→ Exercise inputs
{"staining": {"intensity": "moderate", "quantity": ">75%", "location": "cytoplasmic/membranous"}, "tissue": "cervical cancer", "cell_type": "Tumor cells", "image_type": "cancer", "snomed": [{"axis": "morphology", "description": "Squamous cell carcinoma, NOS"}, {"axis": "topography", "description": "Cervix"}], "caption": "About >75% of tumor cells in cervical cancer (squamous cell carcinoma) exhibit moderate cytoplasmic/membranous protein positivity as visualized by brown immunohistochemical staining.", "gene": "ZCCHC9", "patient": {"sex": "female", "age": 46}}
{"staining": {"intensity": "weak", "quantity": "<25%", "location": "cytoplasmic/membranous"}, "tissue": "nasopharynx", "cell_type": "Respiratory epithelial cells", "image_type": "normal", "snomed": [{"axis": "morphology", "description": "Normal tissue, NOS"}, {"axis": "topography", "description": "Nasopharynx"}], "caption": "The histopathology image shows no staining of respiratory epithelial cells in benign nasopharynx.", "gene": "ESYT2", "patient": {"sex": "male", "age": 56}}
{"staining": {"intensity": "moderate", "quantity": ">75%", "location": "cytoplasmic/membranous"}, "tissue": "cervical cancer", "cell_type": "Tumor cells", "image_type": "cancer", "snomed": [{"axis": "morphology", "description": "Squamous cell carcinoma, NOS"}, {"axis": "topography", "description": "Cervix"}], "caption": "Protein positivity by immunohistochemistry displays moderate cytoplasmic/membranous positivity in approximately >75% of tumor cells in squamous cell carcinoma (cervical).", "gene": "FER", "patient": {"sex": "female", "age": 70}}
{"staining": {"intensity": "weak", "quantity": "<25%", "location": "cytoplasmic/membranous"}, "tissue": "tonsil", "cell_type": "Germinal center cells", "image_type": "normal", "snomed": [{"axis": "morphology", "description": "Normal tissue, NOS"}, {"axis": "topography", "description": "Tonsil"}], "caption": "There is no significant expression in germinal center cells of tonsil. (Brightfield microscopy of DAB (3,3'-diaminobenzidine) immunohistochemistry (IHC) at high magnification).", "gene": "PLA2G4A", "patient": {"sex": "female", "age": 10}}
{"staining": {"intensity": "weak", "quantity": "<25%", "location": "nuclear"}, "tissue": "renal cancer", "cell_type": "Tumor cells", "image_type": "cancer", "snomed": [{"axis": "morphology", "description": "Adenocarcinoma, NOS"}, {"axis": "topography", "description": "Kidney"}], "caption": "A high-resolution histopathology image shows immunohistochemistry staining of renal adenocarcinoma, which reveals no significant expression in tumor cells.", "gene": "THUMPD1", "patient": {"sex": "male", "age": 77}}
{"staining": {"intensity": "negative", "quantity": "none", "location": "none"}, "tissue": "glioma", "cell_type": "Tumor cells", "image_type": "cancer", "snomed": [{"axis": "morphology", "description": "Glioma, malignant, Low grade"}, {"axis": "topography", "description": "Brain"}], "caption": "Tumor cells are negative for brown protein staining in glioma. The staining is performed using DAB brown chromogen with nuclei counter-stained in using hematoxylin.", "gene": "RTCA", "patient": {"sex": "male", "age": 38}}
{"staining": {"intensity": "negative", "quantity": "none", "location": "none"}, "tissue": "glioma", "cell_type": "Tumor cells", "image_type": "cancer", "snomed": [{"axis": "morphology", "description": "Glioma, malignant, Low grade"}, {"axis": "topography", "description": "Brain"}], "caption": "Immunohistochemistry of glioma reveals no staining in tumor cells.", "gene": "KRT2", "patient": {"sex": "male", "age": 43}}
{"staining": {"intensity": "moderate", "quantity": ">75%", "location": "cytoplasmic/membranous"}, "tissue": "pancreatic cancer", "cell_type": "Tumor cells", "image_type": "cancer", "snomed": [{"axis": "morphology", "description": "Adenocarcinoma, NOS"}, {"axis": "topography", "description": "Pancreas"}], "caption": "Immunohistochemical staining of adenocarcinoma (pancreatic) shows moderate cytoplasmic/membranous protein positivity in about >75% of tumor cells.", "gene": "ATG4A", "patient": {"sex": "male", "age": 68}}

→ What the exercise asks
Output the complete data verbatim.

→ Answer for this exercise
{"staining": {"intensity": "moderate", "quantity": ">75%", "location": "cytoplasmic/membranous"}, "tissue": "cervical cancer", "cell_type": "Tumor cells", "image_type": "cancer", "snomed": [{"axis": "morphology", "description": "Squamous cell carcinoma, NOS"}, {"axis": "topography", "description": "Cervix"}], "caption": "About >75% of tumor cells in cervical cancer (squamous cell carcinoma) exhibit moderate cytoplasmic/membranous protein positivity as visualized by brown immunohistochemical staining.", "gene": "ZCCHC9", "patient": {"sex": "female", "age": 46}}
{"staining": {"intensity": "weak", "quantity": "<25%", "location": "cytoplasmic/membranous"}, "tissue": "nasopharynx", "cell_type": "Respiratory epithelial cells", "image_type": "normal", "snomed": [{"axis": "morphology", "description": "Normal tissue, NOS"}, {"axis": "topography", "description": "Nasopharynx"}], "caption": "The histopathology image shows no staining of respiratory epithelial cells in benign nasopharynx.", "gene": "ESYT2", "patient": {"sex": "male", "age": 56}}
{"staining": {"intensity": "moderate", "quantity": ">75%", "location": "cytoplasmic/membranous"}, "tissue": "cervical cancer", "cell_type": "Tumor cells", "image_type": "cancer", "snomed": [{"axis": "morphology", "description": "Squamous cell carcinoma, NOS"}, {"axis": "topography", "description": "Cervix"}], "caption": "Protein positivity by immunohistochemistry displays moderate cytoplasmic/membranous positivity in approximately >75% of tumor cells in squamous cell carcinoma (cervical).", "gene": "FER", "patient": {"sex": "female", "age": 70}}
{"staining": {"intensity": "weak", "quantity": "<25%", "location": "cytoplasmic/membranous"}, "tissue": "tonsil", "cell_type": "Germinal center cells", "image_type": "normal", "snomed": [{"axis": "morphology", "description": "Normal tissue, NOS"}, {"axis": "topography", "description": "Tonsil"}], "caption": "There is no significant expression in germinal center cells of tonsil. (Brightfield microscopy of DAB (3,3'-diaminobenzidine) immunohistochemistry (IHC) at high magnification).", "gene": "PLA2G4A", "patient": {"sex": "female", "age": 10}}
{"staining": {"intensity": "weak", "quantity": "<25%", "location": "nuclear"}, "tissue": "renal cancer", "cell_type": "Tumor cells", "image_type": "cancer", "snomed": [{"axis": "morphology", "description": "Adenocarcinoma, NOS"}, {"axis": "topography", "description": "Kidney"}], "caption": "A high-resolution histopathology image shows immunohistochemistry staining of renal adenocarcinoma, which reveals no significant expression in tumor cells.", "gene": "THUMPD1", "patient": {"sex": "male", "age": 77}}
{"staining": {"intensity": "negative", "quantity": "none", "location": "none"}, "tissue": "glioma", "cell_type": "Tumor cells", "image_type": "cancer", "snomed": [{"axis": "morphology", "description": "Glioma, malignant, Low grade"}, {"axis": "topography", "description": "Brain"}], "caption": "Tumor cells are negative for brown protein staining in glioma. The staining is performed using DAB brown chromogen with nuclei counter-stained in using hematoxylin.", "gene": "RTCA", "patient": {"sex": "male", "age": 38}}
{"staining": {"intensity": "negative", "quantity": "none", "location": "none"}, "tissue": "glioma", "cell_type": "Tumor cells", "image_type": "cancer", "snomed": [{"axis": "morphology", "description": "Glioma, malignant, Low grade"}, {"axis": "topography", "description": "Brain"}], "caption": "Immunohistochemistry of glioma reveals no staining in tumor cells.", "gene": "KRT2", "patient": {"sex": "male", "age": 43}}
{"staining": {"intensity": "moderate", "quantity": ">75%", "location": "cytoplasmic/membranous"}, "tissue": "pancreatic cancer", "cell_type": "Tumor cells", "image_type": "cancer", "snomed": [{"axis": "morphology", "description": "Adenocarcinoma, NOS"}, {"axis": "topography", "description": "Pancreas"}], "caption": "Immunohistochemical staining of adenocarcinoma (pancreatic) shows moderate cytoplasmic/membranous protein positivity in about >75% of tumor cells.", "gene": "ATG4A", "patient": {"sex": "male", "age": 68}}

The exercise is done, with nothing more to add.